»»

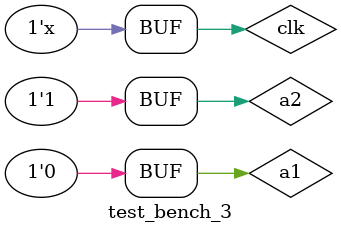
<source format=v>
`timescale 1ns/1ns

module test_bench_3;

    reg a1 = 1'b0; 
    reg a2 = 1'b1; 
    reg clk = 1'b0; 
    wire [4:0] counter; 
    wire b1; 




    // Instantiate the module
    test_3 uut (
        .a1(a1),
        .a2(a2),
        .clk(clk), 
        .counter(counter),
        .b1(b1)
    );

    // initial begin
    //     #1 force a1 = 1'b1;  // Force a1 to 1 after 10 time units
    //     #1 force counter = 1'b0; 
    //     #1 force b1 = 1'b0; 
    // end

    // Your clock generation logic (for simulation purposes)
    always begin

        #1 clk = ~clk;  // Invert the clock every 1 time units
    end





    // Your stimulus and test   ing logic here

endmodule
</source>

««

• What needs to be done:
Set down nothing but the lines from the one with "counter = 1'b0;" through the end of the records, keeping each line exactly as written and including both ends.

• Expected answer:
    //     #1 force counter = 1'b0; 
    //     #1 force b1 = 1'b0; 
    // end

    // Your clock generation logic (for simulation purposes)
    always begin

        #1 clk = ~clk;  // Invert the clock every 1 time units
    end





    // Your stimulus and test   ing logic here

endmodule
</source>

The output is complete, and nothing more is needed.